I want to sum all indexes of set bits.
http://bitmath.blogspot.com/2023/01/weighted-popcnt.html?m=1 has an interesting implementation:
// sum of indexes of set bits
int A073642(uint64_t n)
{
return __popcnt64(n & 0xAAAAAAAAAAAAAAAA) +
(__popcnt64(n & 0xCCCCCCCCCCCCCCCC) << 1) +
(__popcnt64(n & 0xF0F0F0F0F0F0F0F0) << 2) +
(__popcnt64(n & 0xFF00FF00FF00FF00) << 3) +
(__popcnt64(n & 0xFFFF0000FFFF0000) << 4) +
(__popcnt64(n & 0xFFFFFFFF00000000) << 5);
}
(Godbolt: compiler-generated asm for x86-64-v3 (AVX2 like Haswell) for MSVC, GCC, and clang, which interestingly auto-vectorizes four of the popcounts.)
However, I am looking for a way to do it without using popcount so many times.

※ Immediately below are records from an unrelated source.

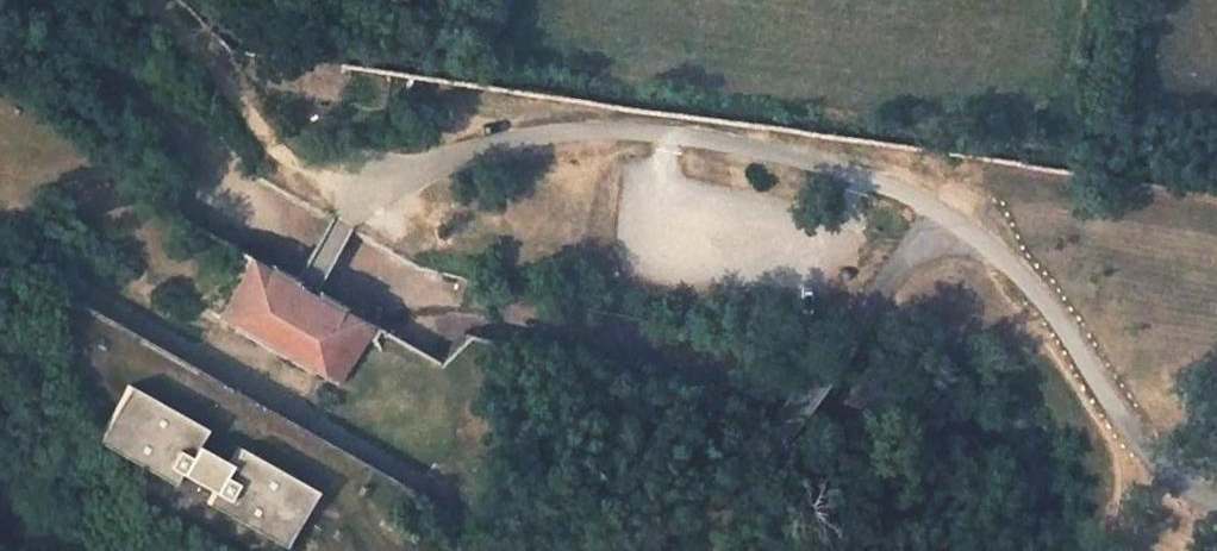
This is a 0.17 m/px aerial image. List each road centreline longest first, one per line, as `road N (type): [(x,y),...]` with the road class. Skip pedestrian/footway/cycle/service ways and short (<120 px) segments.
road 1 (residential): [(305,293),(348,219),(402,185),(600,137),(690,143),(809,166),(872,180),(944,211)]
road 2 (residential): [(597,550),(685,531),(732,497),(944,211)]
road 3 (residential): [(944,211),(1030,283),(1137,444),(1174,483),(1216,508)]

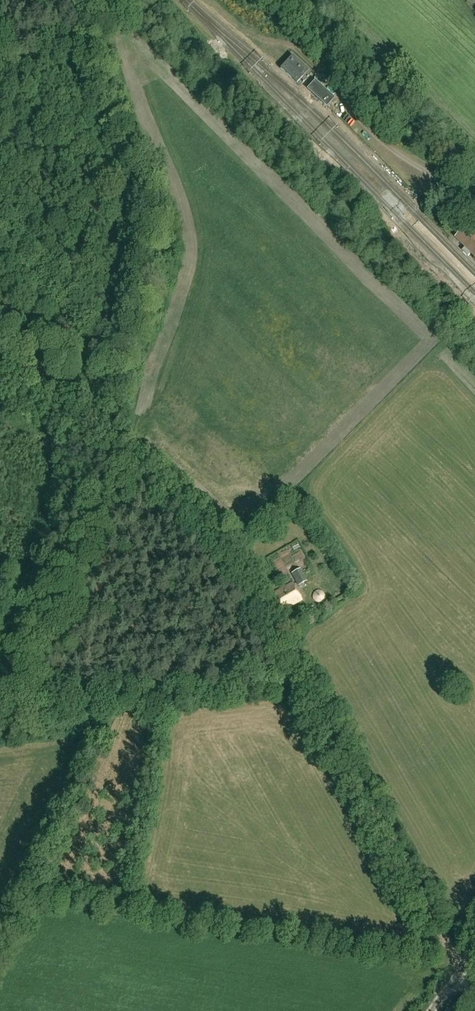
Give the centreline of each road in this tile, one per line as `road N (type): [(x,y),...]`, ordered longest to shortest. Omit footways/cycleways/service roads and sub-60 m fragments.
road 1 (track): [(0,379),(126,462),(207,537),(300,682)]
road 2 (track): [(464,967),(300,682)]
road 3 (track): [(469,207),(383,141),(318,77)]

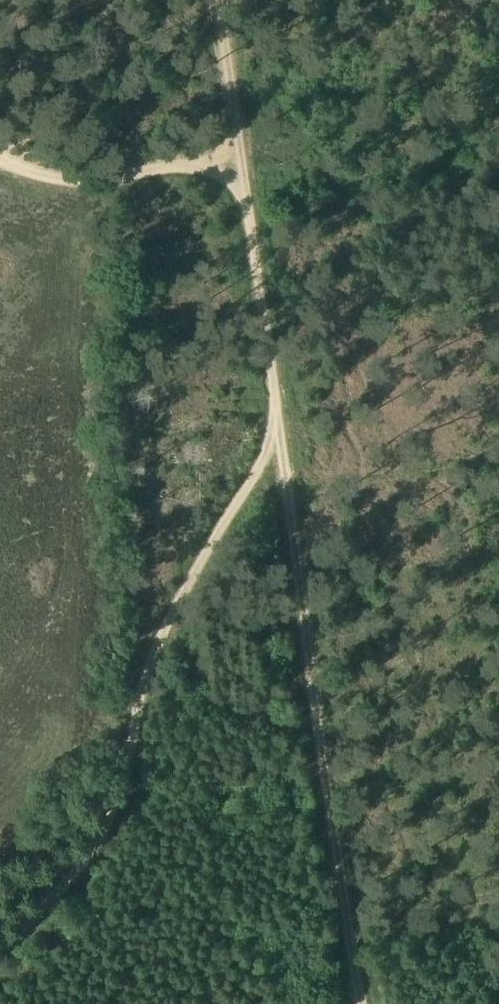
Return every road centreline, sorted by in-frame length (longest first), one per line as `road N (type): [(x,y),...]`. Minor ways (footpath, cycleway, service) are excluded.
road 1 (track): [(283,432),(180,587),(146,676),(109,823),(34,915),(0,943)]
road 2 (track): [(283,432),(359,1003)]
road 3 (track): [(232,155),(283,432)]
road 4 (track): [(0,159),(75,182),(232,155)]
road 5 (track): [(209,0),(232,155)]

I try to do this in assembly. The popcount operation is quite fast, but it can be done in smaller number of instructions, because in every popcount we repeat the same phase (especially if hardware popcount isn't available, like on RISC-V perhaps, or x86 before Nehalem).

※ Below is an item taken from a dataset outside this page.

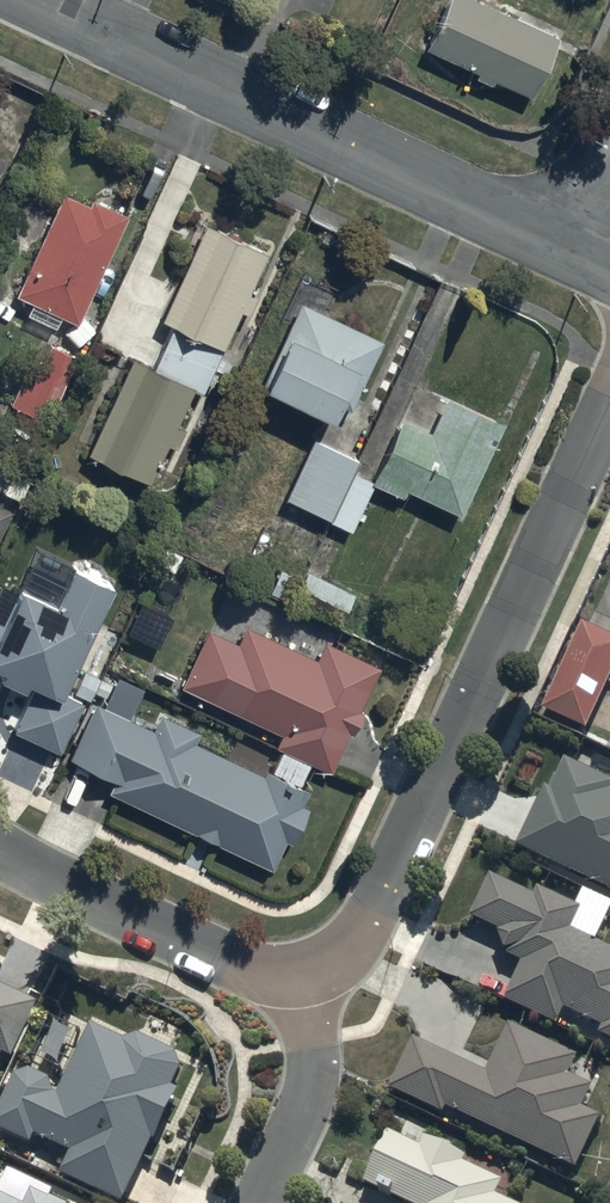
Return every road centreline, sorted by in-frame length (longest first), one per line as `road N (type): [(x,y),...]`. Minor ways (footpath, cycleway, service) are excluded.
road 1 (residential): [(609,396),(379,913),(345,954),(303,976)]
road 2 (residential): [(577,255),(36,0)]
road 3 (residential): [(303,976),(234,966),(0,844)]
road 4 (residential): [(303,976),(305,1105),(261,1202)]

This is something like a "bit puzzle” and I should probably use some smart masks and only elementary instructions (arithmetic/logical operations, conditional move/set/jump) of assembly, but I don’t know how.
I can’t use AVX-512.
A naive but portable way to do this would be to use a look-up table. I tried to compare the performance with the function above. When compiled with -mpopcnt flag, the popcount version is understandably faster, about 2-3x at around 30 cycles. Without the popcount compiler flag, this function is something like twice as fast.